# My Valentine baby



## JAJuly2013

My 4th child was born on Valentine's Day at 28 weeks 1 day gestation. 

At 26 weeks 1 day, I woke up around 4 am to go to the bathroom and realized fluid was trickling down my left leg. I hoped it was urine, but I knew it wasn't. 
I wasn't having any contractions but I knew if my water had broken I would be at risk for infection. So we went to the hospital where they confirmed my water had broke. I was admitted and given steriod shots and all sorts of IV meds. 
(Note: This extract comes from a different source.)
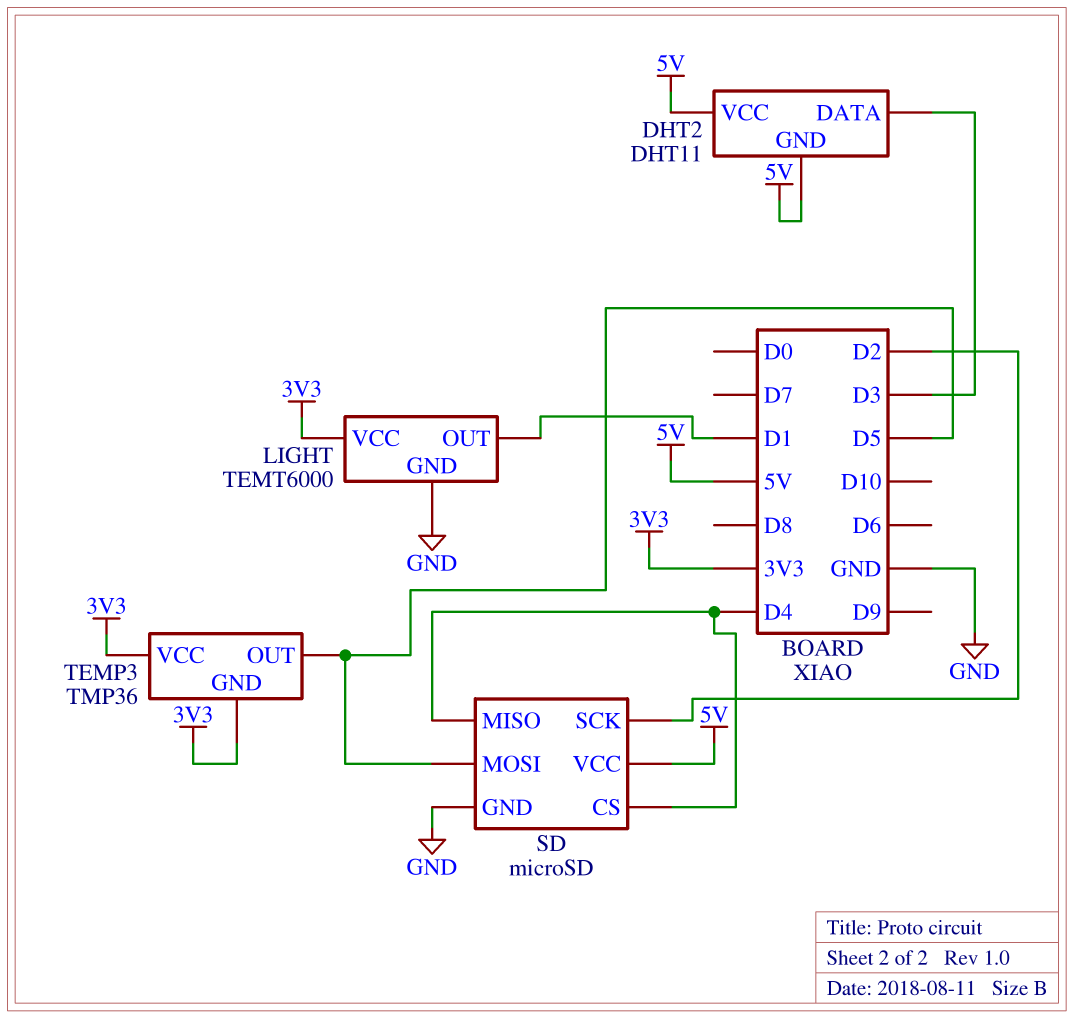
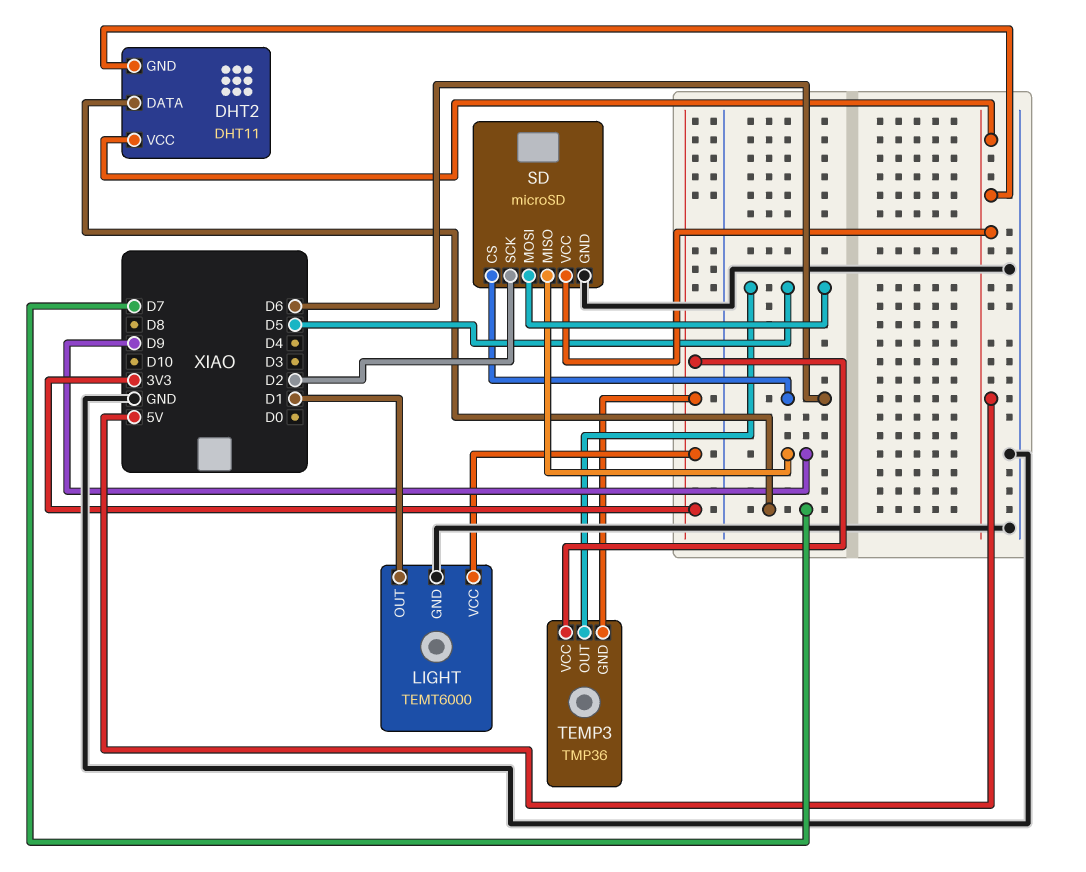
DHT2 pin DATA: D3 -> D7
SD pin CS: D4 -> D6
SD pin MISO: D4 -> D9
Things were going smoothly for a week and a half. I showed no signs of labor. On my 2nd Thursday at the hospital I began bleeding. Immediately I was surrounded by nurses and doctors. Since my IV had been removed the day before they rushed to get another IV back in. I was monitored closely for 24 hours but the bleeding slowed and there were no signs of labor. They performed an ultrasound and said the bleeding was probably due to uterine irritation because there was fluid between my uterus and the amniotic membrane. Friday I started to have Braxton hicks contractions. They were coming often but not painful.
Fast forward to Saturday afternoon and the bleeding increased somewhat and the contractions began to get uncomfortable. By 9 pm they hurt and were coming about every 10 min. 
I tried to get some sleep but the contractions kept waking me up. I let the nurse know and they gave me some IV meds to calm down my uterus and ease the pain. Two hours later I was in obvious pain so they gave me morphine. That allowed me to relax more in between my contractions but did nothing for the pain. Finally around 1:30 in the morning I was in so much pain all I could do was cry and moan. Thr nurses checked my cervix and I was dilated to 4 cm. All hell broke lose and it became very chaotic. I quickly called my husband to tell him I was in labor. 
The nurses had put in an order for an epidural but my labor was progressing very quickly. 10 min labor I was dilated to 6 cm. By the time the anesthesiologist arrived I was dilated to 8 cm. He said the epidural would take too long so they gave me a spinal. It worked instantly! It was so nice to have some relief!! I delivered my baby 10 minutes later with one push. He weighed 2 pounds 11 ounces and was 14 inches long. He was able to breathe on his own but they got him to the NICU quickly to further asses him. 
Meanwhile my placenta didn't want to come out easily and when it did, it came out in pieces! The doctor had to manually go in with her hand over and over again to get all of the placenta out. 
After that all was great. My recovery was fairly easy. I barely had any cramping and I bled mildly for 2 weeks. Even though I have been pumping around the clock since my son's birth my period arrived exactly 4 weeks after he arrived. Bummer. Lol
I'm currently 7 weeks postpartum and just had my 6 week check up. My baby boy is still in the NICU but he is doing very well. He weighs 5 pounds 12 oz and is 17 inches. He is on a CPAP but not for much longer. Once that is off we will introduce the breast to him and let him start trying to nurse. I'm looking forward to that!


----------



## Bevziibubble

Congratulations! What a little fighter he is :cloud9: Well done :)


----------



## Babybump87

Aww he’s beautiful ! Congratulations ! 

He is so brave as are you ! Wishing you all the best and hopefully he will be home soon. !


----------



## xxmyheartxx

Aww huge congratulations x


----------



## stw93

Congratulations!! He is so darn cutie! My one year old had a NICU stay and during it it honestly felt like forever and now I look at her and I can hardly remember what we had to go through to get her home! 
Congratulations again Mumma!! Enjoy that sweet baby!!


----------